A hyper-primitive root is a k-tuple $ (a_{1},a_{2},\dots,a_{k})$ and $ (m_{1},m_{2},\dots,m_{k})$ with the following property: For each $ a\in\mathbb N$, that $ (a,m) = 1$, has a unique representation in the following form: \[ a\equiv a_{1}^{\alpha_{1}}a_{2}^{\alpha_{2}}\dots a_{k}^{\alpha_{k}}\pmod{m}\qquad 1\leq\alpha_{i}\leq m_{i}\] Prove that for each $ m$ we have a hyper-primitive root.
Problem
Source: Iranian National Olympiad (3rd Round) 2007
Tags: modular arithmetic, abstract algebra, group theory, number theory, number theory proposed
ZetaX
29.08.2007 17:27
Is $ m$ arbitrary¿ And what has to be shown¿
Omid Hatami
29.08.2007 17:31
I corrected the problem, The problem is that for each number $ m$ we have a hyper-primitive root
Omid Hatami
29.08.2007 17:35
I don't think so, and also in that case the problem is not trivial for me. (unique representation)
K81o7
29.08.2007 17:37
If I am not mistaken, this follors from a famous theorem due to Kronecker, does it not? (namely that any group is a product of cyclic groups) I believe I have a proof in my copy of Advanced Number Theory by Harvey Cohn.
ZetaX
29.08.2007 17:39
Let $ G$ be the multiplicative group $ \mod m$. Either by the structure theorem of finite abelian groups or by standard facts about multiplicative groups $ \mod m$, we get that $ G$ is a product of finitely many cyclic groups $ C_{1}, ... , C_{k}$. Now take $ a_{i}$ to correspond to a generator of $ C_{i}$ (seen as subgroup of $ G$) and $ m_{i}$ the order of $ a_{i}$ (the same as $ |C_{i}|$).
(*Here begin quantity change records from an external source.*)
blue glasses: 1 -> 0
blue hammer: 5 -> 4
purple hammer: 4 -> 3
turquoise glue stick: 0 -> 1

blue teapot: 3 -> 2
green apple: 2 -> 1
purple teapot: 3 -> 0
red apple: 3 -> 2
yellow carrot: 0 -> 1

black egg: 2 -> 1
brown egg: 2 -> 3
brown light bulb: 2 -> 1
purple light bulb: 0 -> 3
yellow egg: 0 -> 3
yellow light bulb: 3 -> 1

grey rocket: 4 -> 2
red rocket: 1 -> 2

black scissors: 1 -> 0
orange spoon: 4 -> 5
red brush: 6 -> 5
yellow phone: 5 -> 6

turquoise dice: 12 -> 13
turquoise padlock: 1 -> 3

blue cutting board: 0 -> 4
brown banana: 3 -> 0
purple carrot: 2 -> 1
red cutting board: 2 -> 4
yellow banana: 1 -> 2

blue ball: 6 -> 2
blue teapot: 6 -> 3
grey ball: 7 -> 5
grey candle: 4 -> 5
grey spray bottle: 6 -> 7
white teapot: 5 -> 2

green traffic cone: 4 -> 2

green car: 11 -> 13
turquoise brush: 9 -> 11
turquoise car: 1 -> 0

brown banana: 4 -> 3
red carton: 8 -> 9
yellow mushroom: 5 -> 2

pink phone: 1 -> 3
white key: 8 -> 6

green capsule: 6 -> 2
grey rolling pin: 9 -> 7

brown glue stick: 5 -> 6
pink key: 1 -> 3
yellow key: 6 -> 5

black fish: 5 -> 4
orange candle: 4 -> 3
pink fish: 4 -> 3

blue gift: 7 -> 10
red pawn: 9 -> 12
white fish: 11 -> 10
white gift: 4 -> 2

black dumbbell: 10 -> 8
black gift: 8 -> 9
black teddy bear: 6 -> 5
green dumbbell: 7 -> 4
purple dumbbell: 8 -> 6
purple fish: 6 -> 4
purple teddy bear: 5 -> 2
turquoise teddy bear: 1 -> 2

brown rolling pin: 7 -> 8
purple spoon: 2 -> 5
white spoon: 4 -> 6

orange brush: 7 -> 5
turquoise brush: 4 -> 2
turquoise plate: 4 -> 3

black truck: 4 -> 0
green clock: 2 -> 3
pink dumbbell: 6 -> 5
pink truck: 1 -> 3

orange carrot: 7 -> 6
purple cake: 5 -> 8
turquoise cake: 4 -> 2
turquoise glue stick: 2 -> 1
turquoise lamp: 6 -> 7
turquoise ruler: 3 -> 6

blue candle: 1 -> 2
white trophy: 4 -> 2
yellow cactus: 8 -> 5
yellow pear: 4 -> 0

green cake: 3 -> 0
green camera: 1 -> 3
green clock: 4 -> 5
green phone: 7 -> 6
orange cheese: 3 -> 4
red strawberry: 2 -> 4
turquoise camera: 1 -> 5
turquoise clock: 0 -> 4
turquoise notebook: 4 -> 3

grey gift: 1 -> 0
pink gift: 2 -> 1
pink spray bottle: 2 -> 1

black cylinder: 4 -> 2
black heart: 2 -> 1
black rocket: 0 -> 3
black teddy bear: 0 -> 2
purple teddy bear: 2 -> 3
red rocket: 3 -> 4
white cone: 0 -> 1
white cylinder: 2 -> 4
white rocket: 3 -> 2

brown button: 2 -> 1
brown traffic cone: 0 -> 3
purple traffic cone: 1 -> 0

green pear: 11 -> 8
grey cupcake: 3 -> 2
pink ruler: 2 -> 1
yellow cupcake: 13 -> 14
Well, the whole problem is at best a test of knowledge about standard results... Especially, it is very boring. @K81o7: every _finite_ and _abelian_ group.
Omid Hatami
29.08.2007 17:41
Yes, you're right. But the students taking this test did not know what is a group.
K81o7
29.08.2007 17:42
ZetaX wrote: @K81o7: every _finite_ and _abelian_ group. Sorry, right, that's what I meant.
hungnguyenvn
22.11.2011 12:56
Why did Nobody post a solution? Can,please?
ZetaX
26.11.2011 16:40
Why did you not read the solution¿
Pathological
19.11.2019 05:35
Let's first show that there is a hyper-primitive root for any power of $2$. There is a hyper-primitive root modulo any other prime power because a primitive root is a hyper-primitive root. For $2$ and $4$, it's easy to find such a hyper-primitive root. For $2^k$ where $k \ge 3$, notice that $\text{ord}_{2^k}(3) = 2^{k-2}.$ Hence, there is some $a$ so that $3^t \not \equiv a$ (mod $2^k$) for any $t \in \mathbb{N}.$ Then, $(a, 3)$ and $(2, 2^{k-2})$ comprise a hyper-primitive root of $2^k$. All that remains is to apply the Chinese Remainder Theorem. If $m = p_1^{a_1} p_2^{a_2} \cdots p_k^{a_k}$, then we simply take a hyper-primitive root for each $p_i^{a_i}$ where the numbers are congruent to $1$ modulo $p_1^{a_1} \cdots p_{i-1}^{a_{i-1}} p_{i+1}^{a_{i+1}} \cdots p_k^{a_k}.$ Now just merge the hyper-primitive roots together. $\square$